La difícil posición del demócrata De Blasio, casado con una afroamericana y padre de dos hijos mestizos, quedó en evidencia con la decisión de un jurado el miércoles de no procesar al oficial Daniel Pantaleo, acusado de haber matado a Eric Garner, de 43 años, en un violento operativo en julio pasado filmado por un aficionado.
De Blasio recibió un fuerte apoyo de las comunidades afroestadounidense y latina, que representan el 28,6 y 25,5% de la población de Nueva York, respectivamente, para ganar en noviembre de 2013 la elección para suceder al multimillonario independiente Michael Bloomberg, quien gobernó la ciudad durante doce años.
Con Bloomberg, y su jefe de Policía Ray Kelly, Nueva York fue escenario de una permanente reducción en las cifras del crimen, hasta batir en 2012 y 2013 su cifra anual más baja de homicidios en medio siglo (417 y 333, respectivamente). Pero, para las organizaciones de defensa de los derechos civiles, el precio que los neoyorquinos pagaron a cambio fue el de un atropello de sus libertades, por ejemplo con la multiplicación de controles callejeros que afectaron sobre todo a afroestadounidenses y latinos.
Con la llegada de De Blasio, Bill Bratton reemplazó a Kelly al frente de la Policía con la misión de recuperar la confianza de esas comunidades. Hubo una reducción "drástica" de los controles espontáneos y de detenciones por posesión de pequeñas cantidades marihuana.
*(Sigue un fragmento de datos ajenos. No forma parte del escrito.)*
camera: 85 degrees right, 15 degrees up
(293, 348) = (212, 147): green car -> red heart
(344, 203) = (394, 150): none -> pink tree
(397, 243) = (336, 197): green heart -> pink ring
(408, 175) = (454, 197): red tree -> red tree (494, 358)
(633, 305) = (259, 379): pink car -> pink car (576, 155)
De Blasio se puso a la cabeza, además, a la hora de proteger a los inmigrantes indocumentados, y firmó el 14 de noviembre dos leyes que recortan la cooperación con las autoridades federales para casos de deportación.
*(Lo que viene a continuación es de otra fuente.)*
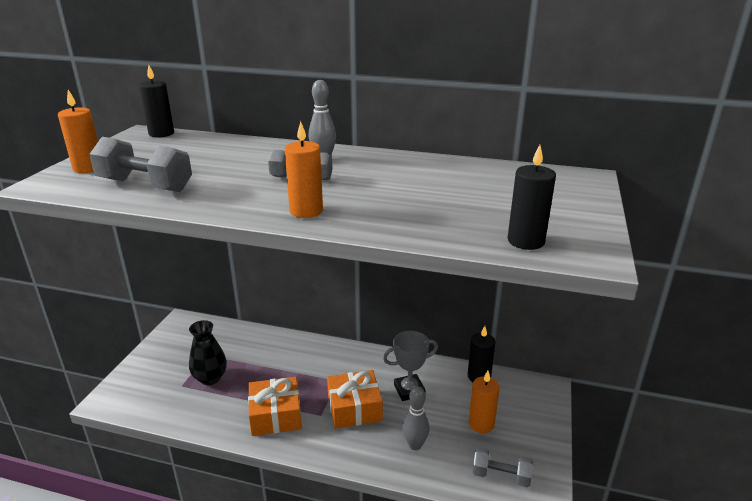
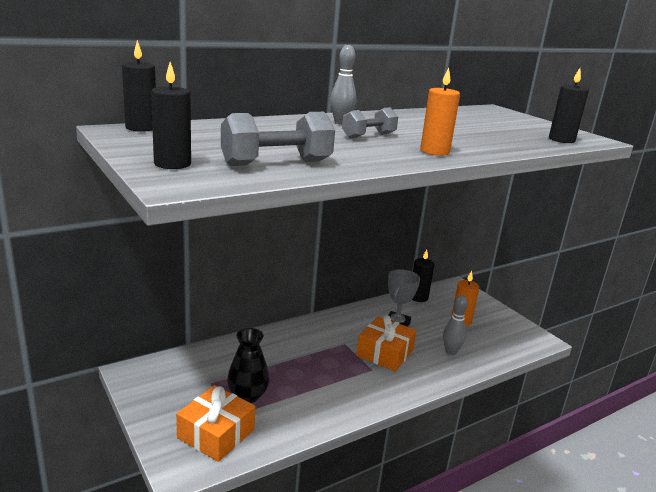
camera: 50 degrees left, 5 degrees down
(88, 168) = (172, 164): orange candle -> black candle
(275, 415) = (345, 388): orange gift -> orange gift (216, 434)
(501, 476) = (510, 341): grey dumbbell -> none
Tras once meses de gestión, De Blasio dio a conocer el martes cifras alentadoras con una caída del crimen del 4,4% anual hasta noviembre, incluyendo un descenso del 6,8% en los homicidios. Según la Alcaldía, el período entre agosto y noviembre registró el menor número de asesinatos desde 1993.
Sin embargo, dos casos bastaron para sacudir a la opinión pública: la muerte de Garner, y más recientemente, el pasado 20 de octubre, la de un negro de 28 años desarmado y abatido de un disparo por un oficial en Brooklyn (sureste de la ciudad).
Esto, en un contexto nacional marcado por los sucesos de Ferguson (Misuri), donde un joven negro, Michael Brown, murió a manos de un oficial, también exonerado por un jurado, desatando protestas en todo el país, y otro caso de un niño negro de 12 años abatido en Cleveland (Ohio, norte) cuando portaba un arma de juguete.
La aspiración de De Blasio de acercar a las fuerzas de seguridad y a las minorías no es sencilla, menos aún cuando los ciudadanos sienten que la Policía "tiene impunidad" y puede "salirse con la suya haga lo que haga", como dijo Susan Schneider, una escritora neoyorquina presente en las protestas.
"Es un momento crítico. El sistema está colocándose en una situación peligrosa, dando a la Policía luz verde para asesinar gente y garantizarle que no habrá castigos", señaló el activista Carl Dix.
Desde la vereda de enfrente, Patrick Lynch, presidente de la Patrolmen's Benevolent Association, que reúne a sindicatos de policías, exigió que se enseñe a los niños a "respetar y estar orgullosos" de las fuerzas de seguridad y recordó que Garner estaba cometiendo un delito al vender cigarrillos ilegales cuando fue detenido.